Some commission members wondered about the validation process for the model used to designate hospitals as efficient. MedPAC does not publish its list of efficient hospitals nor how hospitals fare in the individual metrics.
“We’re not trying to say this is the one and only definitive [assessment], but more to provide insight that there are hospitals out there that are able to constrain costs while having relatively high quality,” replied Alison Binkowski, MPH, a MedPAC principal policy analyst.
A new methodology for safety-net hospitals
Since 2023, MedPAC has recommended replacing Medicare disproportionate share hospital (DSH) and UC payments with a model called the Medicare Safety Net Index (MSNI).
The MSNI is intended to more precisely funnel supplementary payments to hospitals that treat large shares of low-income Medicare patients, compared with the longstanding DSH formula. MSNI inputs would include the hospital’s:
- Share of patients who receive the Medicare Part D low-income subsidy
- Amount of uncompensated care as a percentage of total revenue
- Overall volume of Medicare patients
MSNI funding for 2027 should be supplemented with $1 billion beyond the payments that otherwise would be paid to safety-net hospitals, according to MedPAC. That’s down from a recommended $4 billion add-on in earlier years when the MSNI was proposed.

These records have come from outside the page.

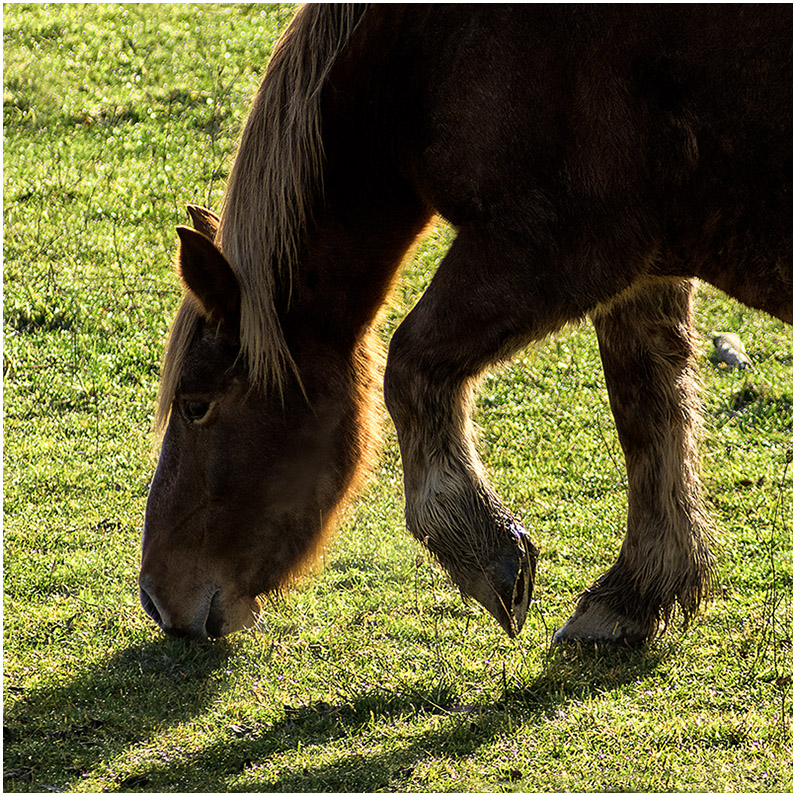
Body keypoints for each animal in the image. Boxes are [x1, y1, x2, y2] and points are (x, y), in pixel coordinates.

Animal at [139, 5, 792, 644]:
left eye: (197, 404)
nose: (155, 600)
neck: (432, 50)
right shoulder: (645, 272)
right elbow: (649, 412)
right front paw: (634, 595)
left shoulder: (558, 247)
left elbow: (409, 367)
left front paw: (487, 554)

The $1 billion corresponds to roughly 0.5 percentage points in margin collectively gained for MSNI payment recipients, said Michael Chernew, PhD, MedPAC chair and director of healthcare policy at Harvard Medical School.

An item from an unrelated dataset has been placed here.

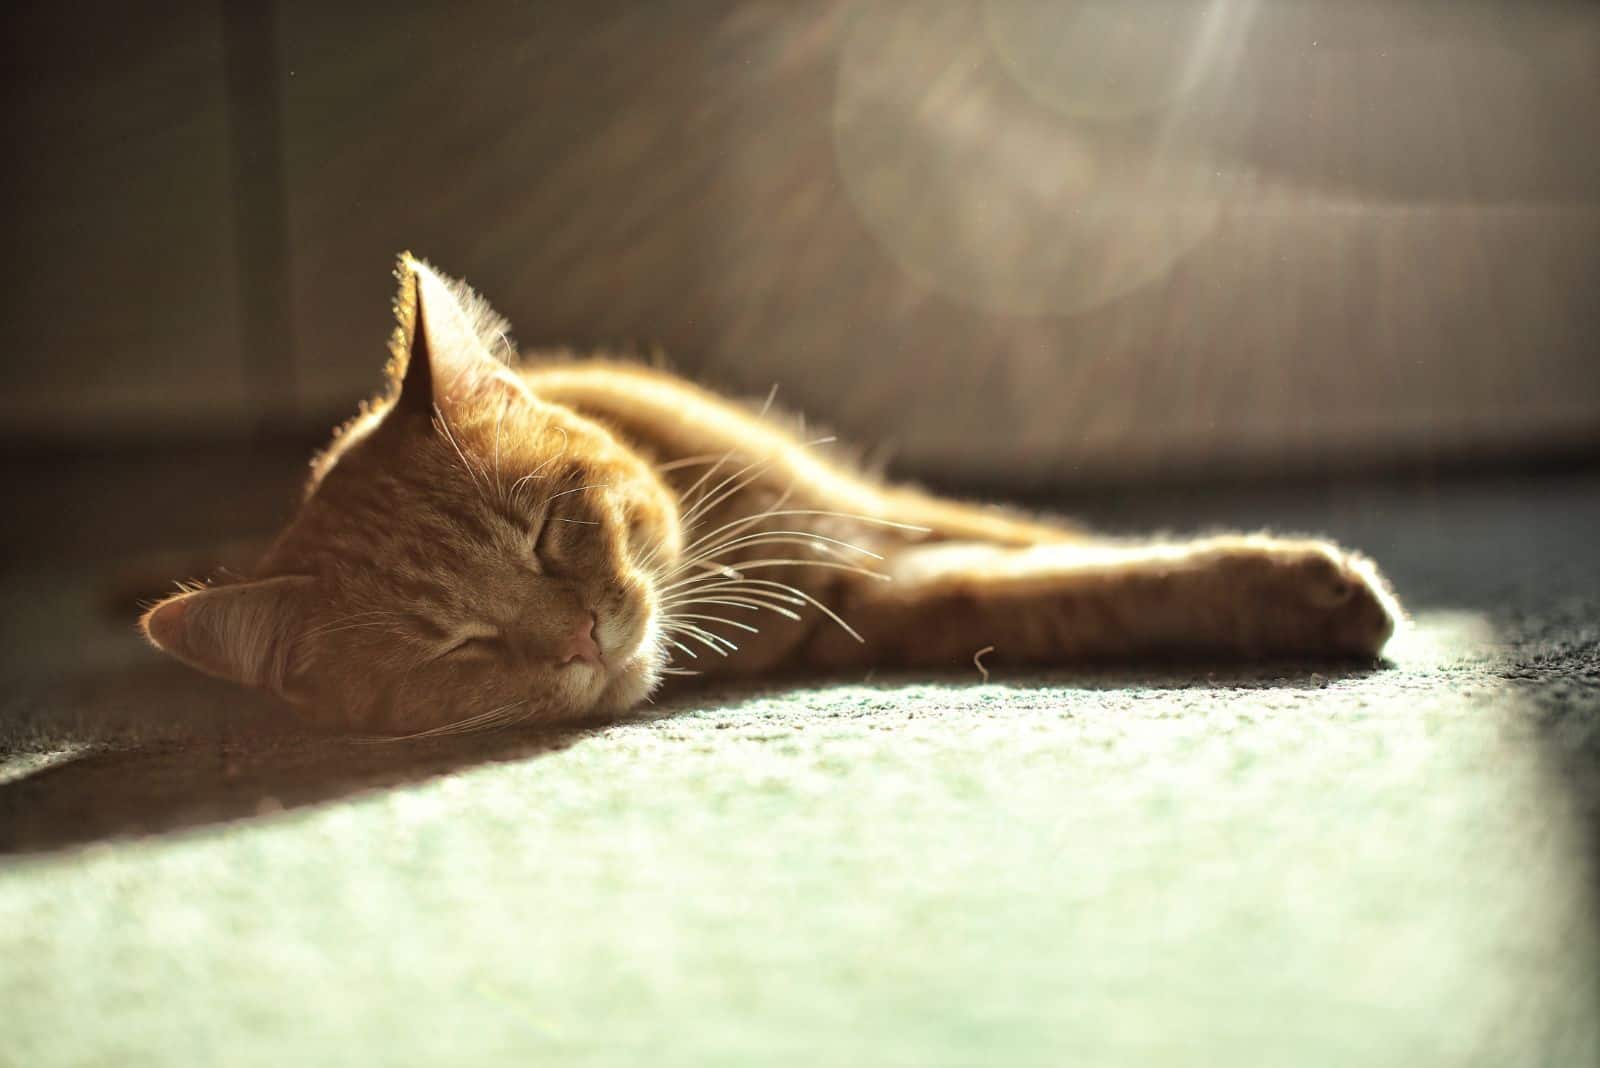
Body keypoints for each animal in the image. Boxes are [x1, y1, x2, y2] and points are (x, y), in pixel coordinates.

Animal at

“We’re trying to make the broader point that we think the hospital sector needs a little bit more money, but that money needs to be targeted,” Chernew said. “Hospitals overall are actually doing better. The concern that we have is people say, ‘Look, hospitals seem like they’re OK. Why are we putting any more money in?’ The answer is, loosely: Well, there are some hospitals that aren’t.”
The DSH formula would not be phased out altogether under the MSNI recommendation, Chernew noted.
Commission members have had “some concerns about moving from DSH to MSN because of what that would mean for things like 340B,” he said. “For other types of programs that are built off DSH, we don’t intend there to be a change.”
Not the rosiest picture
Although metrics indicate increased stability for the hospital industry, some commissioners see reason for concern with hospital reimbursement even though they did not express opposition to MedPAC’s anticipated recommendation.
An increasing number of hospitals “are now consciously shaping their service offerings and their medical staffs to, in some cases, eliminate the least profitable or greatest-loss Medicare services,” said Gregory Poulsen, MBA, senior vice president at Intermountain Healthcare. “We’re seeing that happen more inpatient than outpatient, more medical than surgical, but they are dropping those services or making those services unattractive to the community, and particularly to the Medicare community. And those patients end up going somewhere [else].”
Not all hospitals that end up taking in greater shares of Medicare and Medicaid patients would be among the primary recipients of MSNI payments, Poulsen added. Without financial support, it’s unclear how they will be able to bear the additional burden.
The payment update also may not ensure hospitals can access adequate capital to invest in equipment and technology and even to keep up with general depreciation, said Robert Cherry, MD, chief medical and quality officer at UCLA Health. An inability to invest in AI may pose particular drawbacks since healthcare applications for the technology can help hospitals attain cost-effective improvements in care delivery, he said.
Even among hospitals categorized as efficient in MedPAC’s analysis, net margin is projected to be only about 1.5% in 2027, Cherry noted.
“The problem is that acute care hospitals probably need a 3% net operating margin just to allow for capital investments, just to maintain or improve the quality of care for the patients that they serve,” he added.